**TASK DIRECTIONS**
Pull out and reproduce verbatim the lines of the material from the one containing "Social Share" through the end of the material, including both ends. Omit the pictures from your answer.

**Items in a dataset**

# # # #

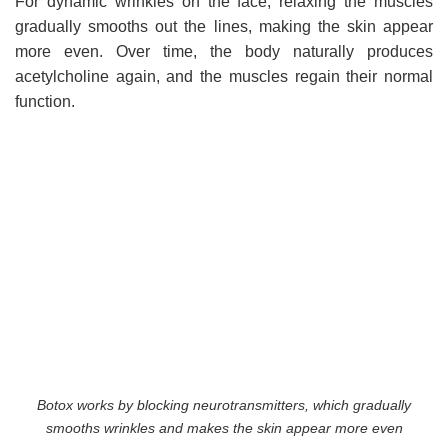
For dynamic wrinkles on the face, relaxing the muscles
gradually smooths out the lines, making the skin appear
more even. Over time, the body naturally produces
acetylcholine again, and the muscles regain their normal
function.
Botox works by blocking neurotransmitters, which gradually
smooths wrinkles and makes the skin appear more even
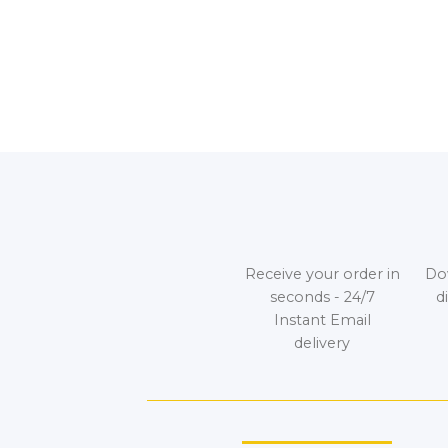
Receive your order in
Do
seconds - 24/7
d
Instant Email
delivery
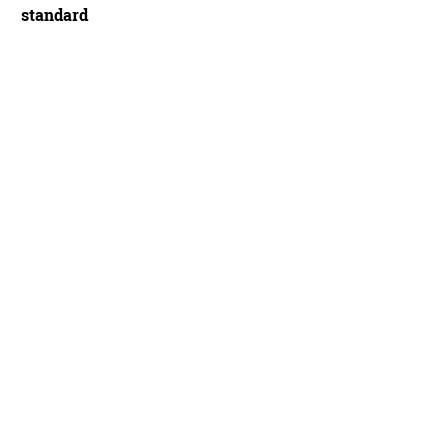
standard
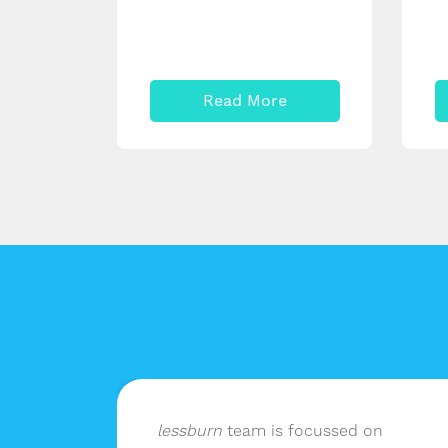
Read More
lf of
lessburn
team is focussed on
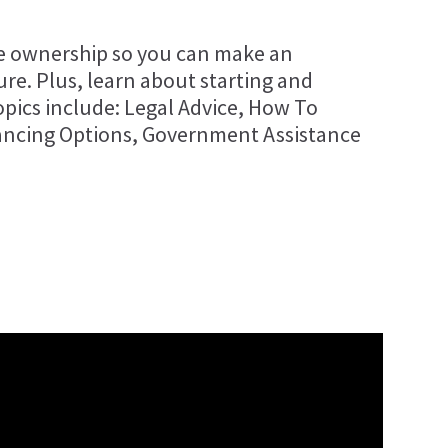
se ownership so you can make an
re. Plus, learn about starting and
pics include: Legal Advice, How To
ancing Options, Government Assistance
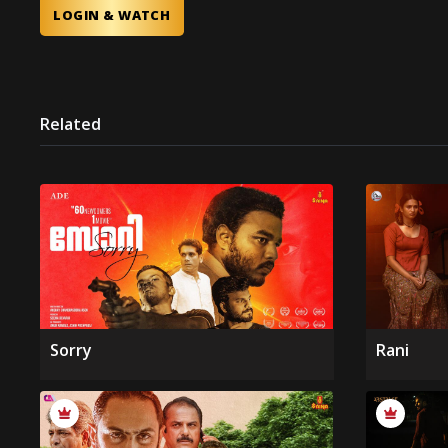
LOGIN & WATCH
Related
Sorry
Rani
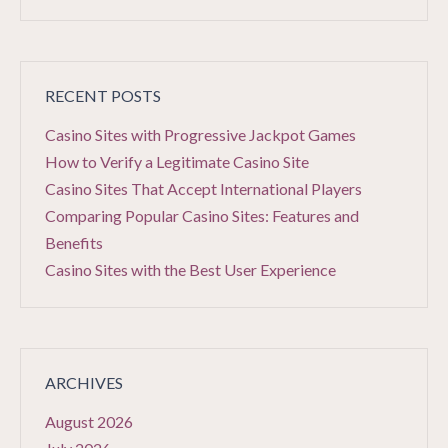
RECENT POSTS
Casino Sites with Progressive Jackpot Games
How to Verify a Legitimate Casino Site
Casino Sites That Accept International Players
Comparing Popular Casino Sites: Features and
Benefits
Casino Sites with the Best User Experience
ARCHIVES
August 2026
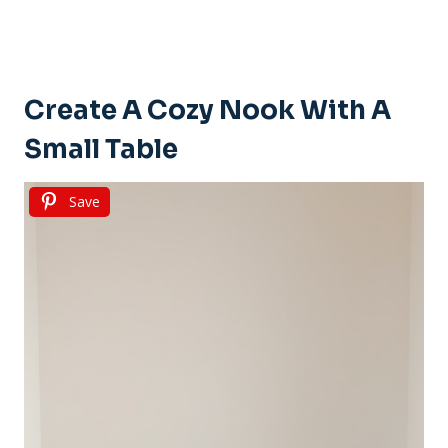
Create A Cozy Nook With A
Small Table
Save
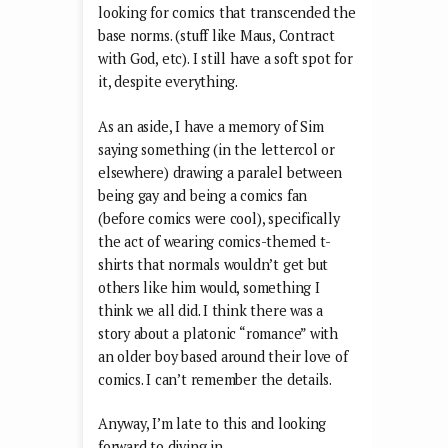
looking for comics that transcended the
base norms. (stuff like Maus, Contract
with God, etc). I still have a soft spot for
it, despite everything.
As an aside, I have a memory of Sim
saying something (in the lettercol or
elsewhere) drawing a paralel between
being gay and being a comics fan
(before comics were cool), specifically
the act of wearing comics-themed t-
shirts that normals wouldn’t get but
others like him would, something I
think we all did. I think there was a
story about a platonic “romance” with
an older boy based around their love of
comics. I can’t remember the details.
Anyway, I’m late to this and looking
forward to diving in.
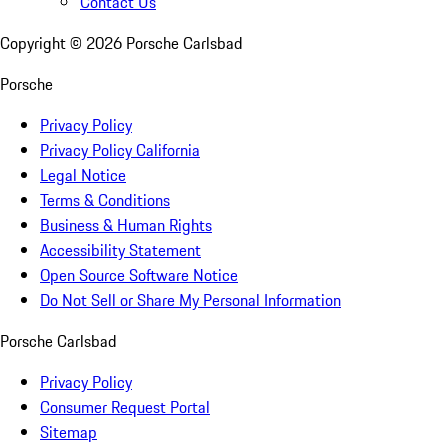
Contact Us
Copyright ©
2026
Porsche Carlsbad
Porsche
Privacy Policy
Privacy Policy California
Legal Notice
Terms & Conditions
Business & Human Rights
Accessibility Statement
Open Source Software Notice
Do Not Sell or Share My Personal Information
Porsche Carlsbad
Privacy Policy
Consumer Request Portal
Sitemap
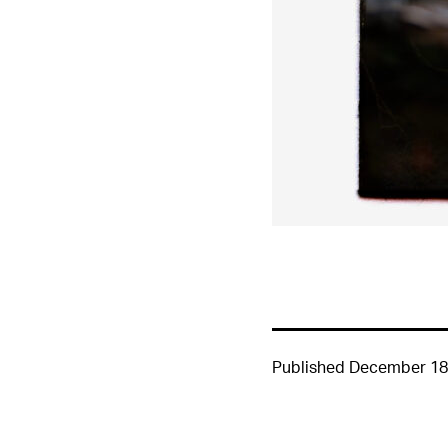
Published
December 18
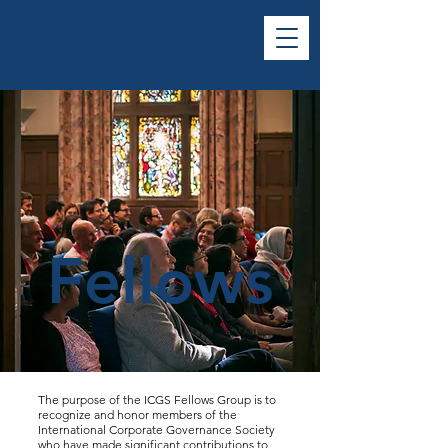
Fellows
The purpose of the ICGS Fellows Group is to
recognize and honor members of the
International Corporate Governance Society
who have made significant contributions to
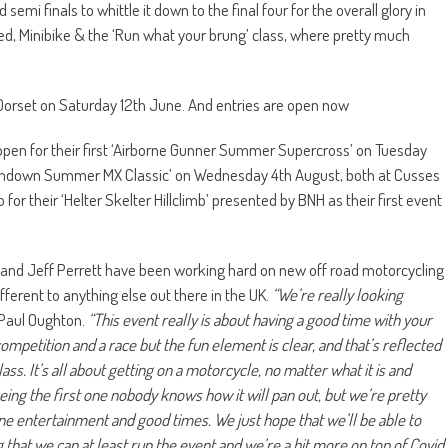
semi finals to whittle it down to the final four for the overall glory in
ed, Minibike & the ‘Run what your brung’ class, where pretty much
 Dorset on Saturday 12th June. And entries are open now
open for their first ‘Airborne Gunner Summer Supercross’ on Tuesday
il Sundown Summer MX Classic’ on Wednesday 4th August, both at Cusses
r their ‘Helter Skelter Hillclimb’ presented by BNH as their first event
 and Jeff Perrett have been working hard on new off road motorcycling
ifferent to anything else out there in the UK.
“We’re really looking
Paul Oughton.
“This event really is about having a good time with your
 competition and a race but the fun element is clear, and that’s reflected
ss. It’s all about getting on a motorcycle, no matter what it is and
 being the first one nobody knows how it will pan out, but we’re pretty
ne entertainment and good times. We just hope that we’ll be able to
 that we can at least run the event and we’re a bit more on top of Covid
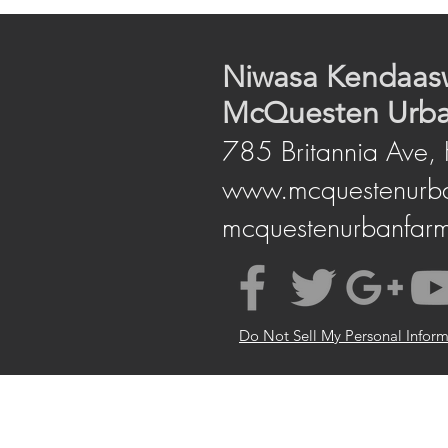
Niwas​a Kendaas
McQuesten Urb
785 Britannia Ave,
www.mcquestenurb
mcquestenurbanfar
Do Not Sell My Personal Infor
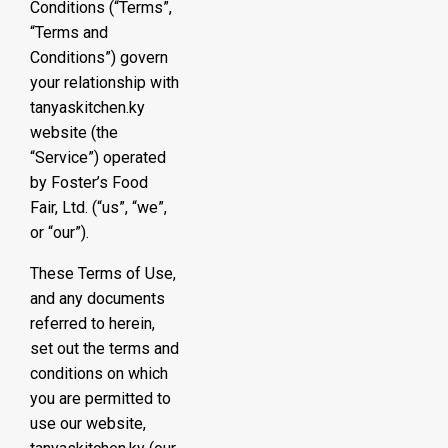
Conditions (“Terms”,
“Terms and
Conditions”) govern
your relationship with
tanyaskitchen.ky
website (the
“Service”) operated
by Foster’s Food
Fair, Ltd. (“us”, “we”,
or “our”).
These Terms of Use,
and any documents
referred to herein,
set out the terms and
conditions on which
you are permitted to
use our website,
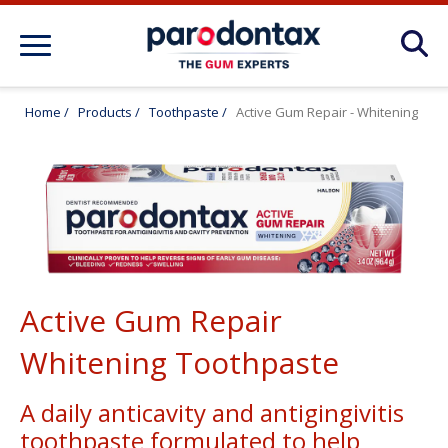
About Gum Disease Conditions: Articles
for Gum Health
Home
/
Products
/
Toothpaste
/
Active Gum Repair - Whitening
About Gum Health: How to Maintain
Healthy Gums
Products
Active Gum Repair
FAQ
Whitening Toothpaste
A daily anticavity and antigingivitis
toothpaste formulated to help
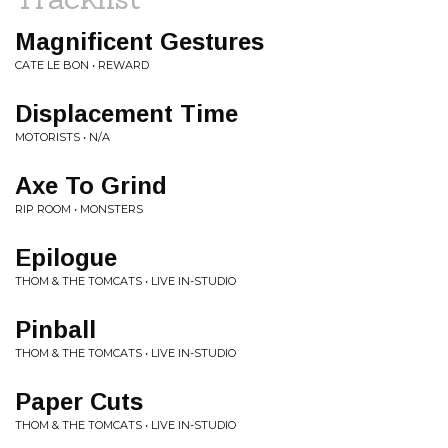
Magnificent Gestures
CATE LE BON • REWARD
Displacement Time
MOTORISTS • N/A
Axe To Grind
RIP ROOM • MONSTERS
Epilogue
THOM & THE TOMCATS • LIVE IN-STUDIO
Pinball
THOM & THE TOMCATS • LIVE IN-STUDIO
Paper Cuts
THOM & THE TOMCATS • LIVE IN-STUDIO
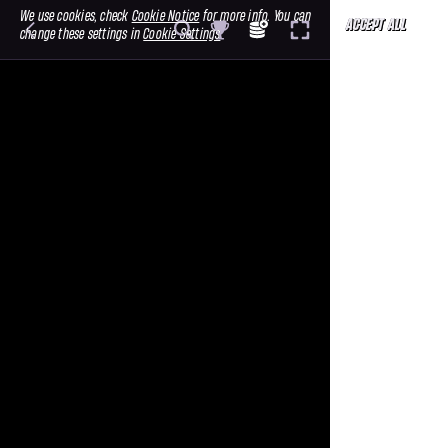
We use cookies, check
Cookie Notice
for more info. You can
ACCEPT ALL
change these settings in
Cookie Settings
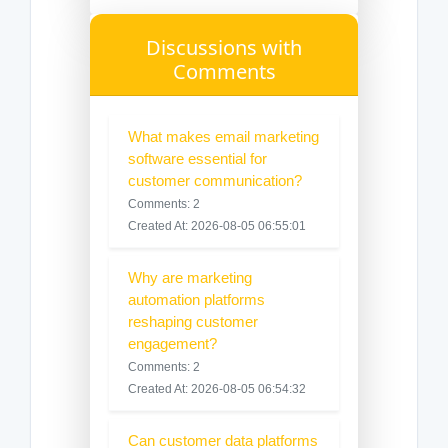
Discussions with
Comments
What makes email marketing
software essential for
customer communication?
Comments: 2
Created At: 2026-08-05 06:55:01
Why are marketing
automation platforms
reshaping customer
engagement?
Comments: 2
Created At: 2026-08-05 06:54:32
Can customer data platforms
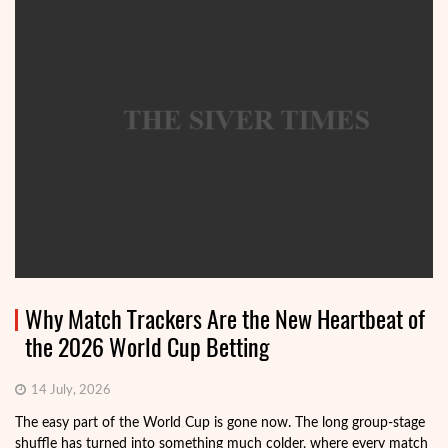
Why Match Trackers Are the New Heartbeat of
the 2026 World Cup Betting
14 July, 2026
The easy part of the World Cup is gone now. The long group-stage
shuffle has turned into something much colder, where every match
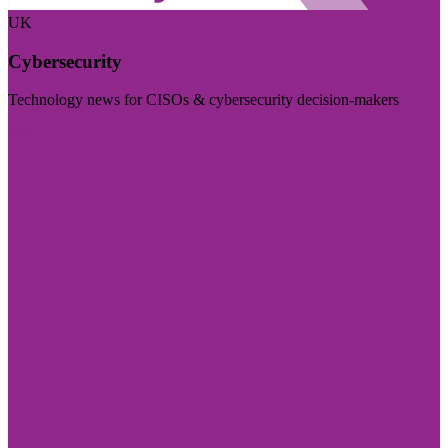
UK
Cybersecurity
Technology news for CISOs & cybersecurity decision-makers
Visit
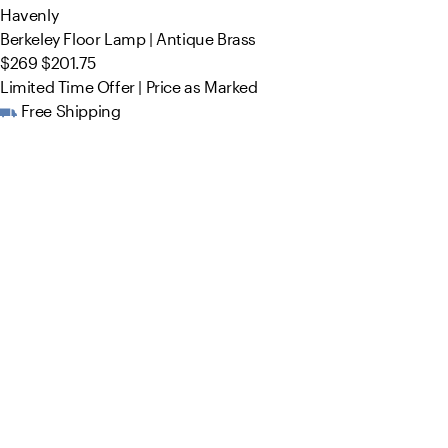
Havenly
Berkeley Floor Lamp | Antique Brass
$269
$201.75
Limited Time Offer | Price as Marked
Free Shipping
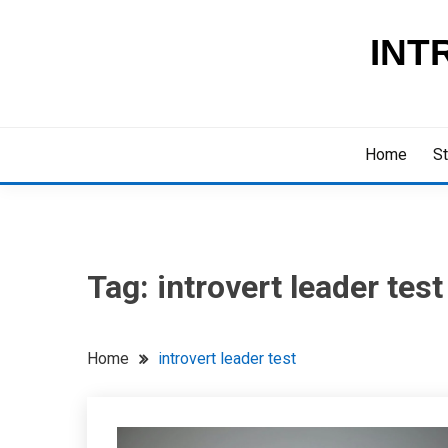
Skip
to
INT
content
Home
St
Tag:
introvert leader test
Home
introvert leader test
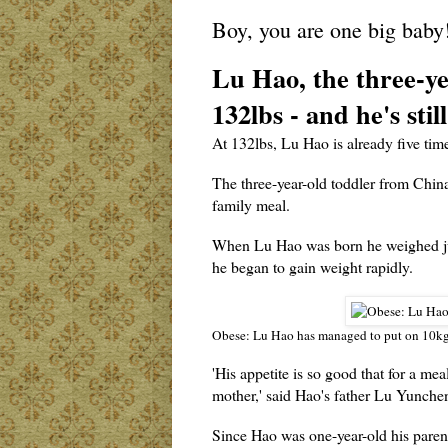
Boy, you are one big baby
Lu Hao, the three-ye
132lbs - and he's sti
At 132lbs, Lu Hao is already five time
The three-year-old toddler from Chin
family meal.
When Lu Hao was born he weighed jus
he began to gain weight rapidly.
Obese: Lu Hao has managed to put on 10kg 
'His appetite is so good that for a mea
mother,' said Hao's father Lu Yunche
Since Hao was one-year-old his parents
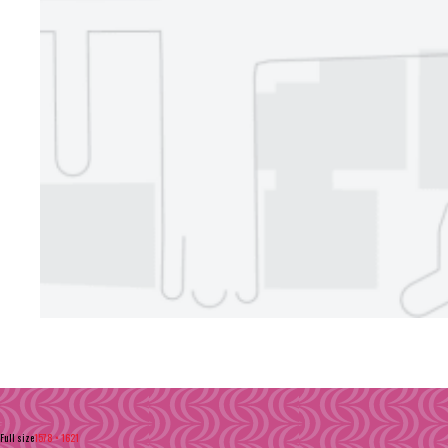
Full size
1578 × 1621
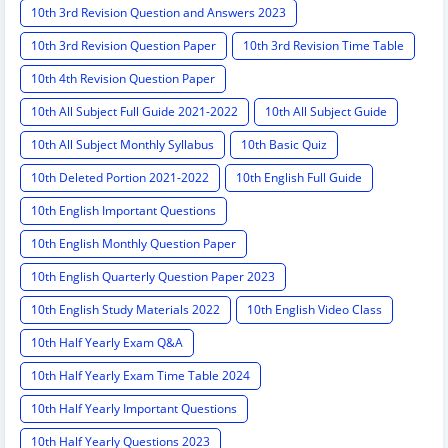
10th 3rd Revision Question and Answers 2023
10th 3rd Revision Question Paper
10th 3rd Revision Time Table
10th 4th Revision Question Paper
10th All Subject Full Guide 2021-2022
10th All Subject Guide
10th All Subject Monthly Syllabus
10th Basic Quiz
10th Deleted Portion 2021-2022
10th English Full Guide
10th English Important Questions
10th English Monthly Question Paper
10th English Quarterly Question Paper 2023
10th English Study Materials 2022
10th English Video Class
10th Half Yearly Exam Q&A
10th Half Yearly Exam Time Table 2024
10th Half Yearly Important Questions
10th Half Yearly Questions 2023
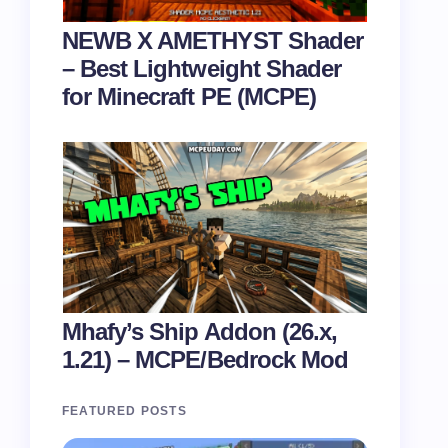
NEWB X AMETHYST Shader
– Best Lightweight Shader
for Minecraft PE (MCPE)
Mhafy’s Ship Addon (26.x,
1.21) – MCPE/Bedrock Mod
FEATURED POSTS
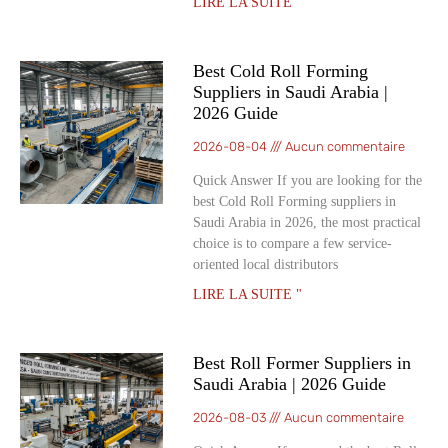
LIRE LA SUITE "
Best Cold Roll Forming
Suppliers in Saudi Arabia |
2026 Guide
2026-08-04
Aucun commentaire
Quick Answer If you are looking for the
best Cold Roll Forming suppliers in
Saudi Arabia in 2026, the most practical
choice is to compare a few service-
oriented local distributors
LIRE LA SUITE "
Best Roll Former Suppliers in
Saudi Arabia | 2026 Guide
2026-08-03
Aucun commentaire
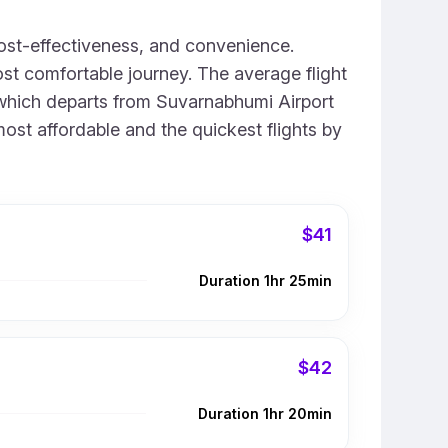
ost-effectiveness, and convenience.
st comfortable journey. The average flight
0, which departs from Suvarnabhumi Airport
most affordable and the quickest flights by
$41
Duration 1hr 25min
$42
Duration 1hr 20min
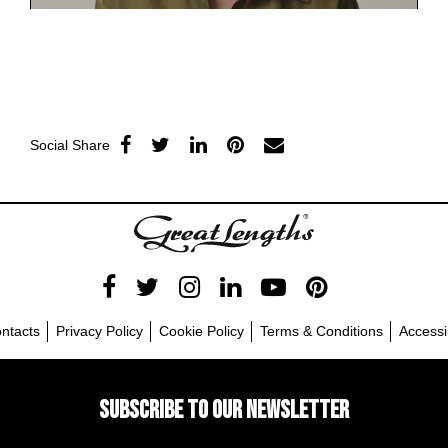
Social Share
ntacts
Privacy Policy
Cookie Policy
Terms & Conditions
Accessib
SUBSCRIBE TO OUR NEWSLETTER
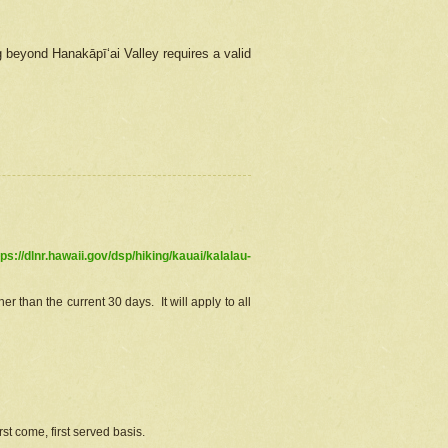
g beyond Hanakāpīʻai Valley requires a valid
tps://dlnr.hawaii.gov/dsp/hiking/kauai/kalalau-
r than the current 30 days. It will apply to all
st come, first served basis.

# # # #

**EXERCISE SOLUTION**
Social Share
ntacts
Privacy Policy
Cookie Policy
Terms & Conditions
Accessib
SUBSCRIBE TO OUR NEWSLETTER
g beyond Hanakāpīʻai Valley requires a valid
tps://dlnr.hawaii.gov/dsp/hiking/kauai/kalalau-
r than the current 30 days. It will apply to all
st come, first served basis.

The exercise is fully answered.